Feature name Jobify Taskiq APScheduler (v3) Celery
Event-driven Scheduling ✅ (Low-level timer) ❌ (Polling/Loop) ❌ (Interval) ❌ (Polling/Loop)
Async Native (asyncio) ❌ (Sync mostly)
Context Injection
FastAPI-style Routing
Middleware Support ❌ (Events only) ❌ (Signals)
Lifespan Support
Exception Handlers ✅ (Hierarchical)
Job Cancellation
Cron Scheduling ✅ (Seconds level) ✅ (Minutes)
Misfire Policy
Run Modes (Thread/Process)
Rich Typing Support
Zero-config Persistence ✅ (SQLite default) ❌ (Needs Broker) ❌ (Needs Broker)
Broker-backend execution ❌ (soon)

Why Jobify?

Unlike many other frameworks that use a while True loop to continuously check the current time against scheduled tasks (polling), Jobify uses the low-level asyncio.loop.call_at API.

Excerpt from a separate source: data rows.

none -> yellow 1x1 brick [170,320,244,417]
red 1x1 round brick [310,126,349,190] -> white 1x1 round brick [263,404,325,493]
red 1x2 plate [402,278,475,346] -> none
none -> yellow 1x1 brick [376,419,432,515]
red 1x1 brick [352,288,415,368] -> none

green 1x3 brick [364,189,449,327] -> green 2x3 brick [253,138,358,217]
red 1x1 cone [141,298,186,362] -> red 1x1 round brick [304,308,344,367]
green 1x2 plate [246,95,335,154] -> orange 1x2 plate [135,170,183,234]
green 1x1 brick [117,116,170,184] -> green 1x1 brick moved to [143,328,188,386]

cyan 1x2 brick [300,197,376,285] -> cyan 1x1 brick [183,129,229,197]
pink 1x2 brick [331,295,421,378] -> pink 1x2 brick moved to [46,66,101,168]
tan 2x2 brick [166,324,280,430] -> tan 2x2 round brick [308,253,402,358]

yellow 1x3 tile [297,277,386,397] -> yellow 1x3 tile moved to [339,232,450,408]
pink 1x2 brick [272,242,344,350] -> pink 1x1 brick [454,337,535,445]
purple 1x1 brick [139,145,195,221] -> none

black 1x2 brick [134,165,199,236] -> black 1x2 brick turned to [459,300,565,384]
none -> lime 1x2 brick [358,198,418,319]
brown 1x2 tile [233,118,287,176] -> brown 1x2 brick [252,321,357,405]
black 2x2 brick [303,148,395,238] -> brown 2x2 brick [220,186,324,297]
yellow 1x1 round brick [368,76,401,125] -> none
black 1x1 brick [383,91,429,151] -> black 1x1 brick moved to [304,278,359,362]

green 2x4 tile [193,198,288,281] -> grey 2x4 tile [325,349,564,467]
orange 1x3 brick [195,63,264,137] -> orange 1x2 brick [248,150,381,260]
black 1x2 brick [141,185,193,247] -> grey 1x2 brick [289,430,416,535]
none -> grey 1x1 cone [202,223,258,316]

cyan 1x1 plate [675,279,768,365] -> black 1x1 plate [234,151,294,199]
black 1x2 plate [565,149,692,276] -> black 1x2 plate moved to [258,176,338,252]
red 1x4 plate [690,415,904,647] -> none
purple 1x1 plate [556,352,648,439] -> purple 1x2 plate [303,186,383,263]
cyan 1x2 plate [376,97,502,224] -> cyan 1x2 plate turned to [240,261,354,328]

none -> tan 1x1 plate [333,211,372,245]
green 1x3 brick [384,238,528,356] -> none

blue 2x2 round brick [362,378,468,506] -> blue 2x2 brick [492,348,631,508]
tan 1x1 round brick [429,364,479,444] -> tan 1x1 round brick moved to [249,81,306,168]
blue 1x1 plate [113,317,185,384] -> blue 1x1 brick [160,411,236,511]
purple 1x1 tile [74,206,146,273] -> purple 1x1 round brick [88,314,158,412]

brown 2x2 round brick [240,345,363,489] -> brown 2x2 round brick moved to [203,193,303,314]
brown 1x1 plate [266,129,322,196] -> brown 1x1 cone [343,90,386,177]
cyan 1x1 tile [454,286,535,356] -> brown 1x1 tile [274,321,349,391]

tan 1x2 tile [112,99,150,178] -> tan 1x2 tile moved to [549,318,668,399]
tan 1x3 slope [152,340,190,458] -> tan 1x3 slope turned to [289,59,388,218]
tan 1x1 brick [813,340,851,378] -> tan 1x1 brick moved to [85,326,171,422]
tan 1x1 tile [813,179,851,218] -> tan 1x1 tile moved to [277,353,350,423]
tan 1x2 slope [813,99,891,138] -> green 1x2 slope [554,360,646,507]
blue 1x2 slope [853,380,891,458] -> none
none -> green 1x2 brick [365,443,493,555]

  1. Efficiency: The scheduler does not consume CPU cycles if there are no tasks to process.
  2. Precision: Tasks are triggered precisely by the internal timer of the event loop, ensuring sub-millisecond accuracy and avoiding the "jitter" that can be associated with sleep intervals.
  3. Native: It works in harmony with OS-level event notification systems (epoll/kqueue).

The Precision vs. Polling Trade-off

Jobify consciously avoids polling in order to achieve maximum efficiency and sub-millisecond precision. This architectural decision means that the scheduler is sensitive to significant changes in the operating system's clock. For more information on this trade-off and why it is important, please see System Time and Scheduling.

Quick Start

Installation

pip install jobify

Basic Usage

Here is a simple example showing how to define a task and schedule it.

import asyncio
from datetime import datetime, timedelta
from zoneinfo import ZoneInfo

from jobify import Jobify

UTC = ZoneInfo("UTC")
# 1. Initialize Jobify
app = Jobify(tz=UTC)


@app.task(cron="* * * * * * *")  # Runs every second
async def my_cron() -> None:
    print("Hello! cron running every second")


@app.task
def my_job(name: str) -> None:
    now = datetime.now(tz=UTC)
    print(f"Hello, {name}! job running at: {now!r}")


async def main() -> None:
    # 4. Run the Jobify application context
    async with app:
        # Run immediately in the background.
        job = await my_job.push("Alex")

        # Schedule a one-time job at a specific time.
        run_next_day = datetime.now(tz=UTC) + timedelta(days=1)
        job_at = await my_job.schedule("Connor").at(run_next_day)

        # Schedule a one-time job after a delay.
        job_delay = await my_job.schedule("Sara").delay(20)

        # Start a dynamic cron job.
        job_cron = await my_cron.schedule().cron(
            "* * * * *",
            job_id="dynamic_cron_id",
        )

        await job_at.wait()
        await job_delay.wait()
        await job_cron.wait()
        # You can also use the `await app.wait_all()` method to wait for
        # all currently running jobs to complete.
        # Note: If there are infinitely running cron jobs, like `my_cron`,
        # `app.wait_all()` will block indefinitely until a timeout is set.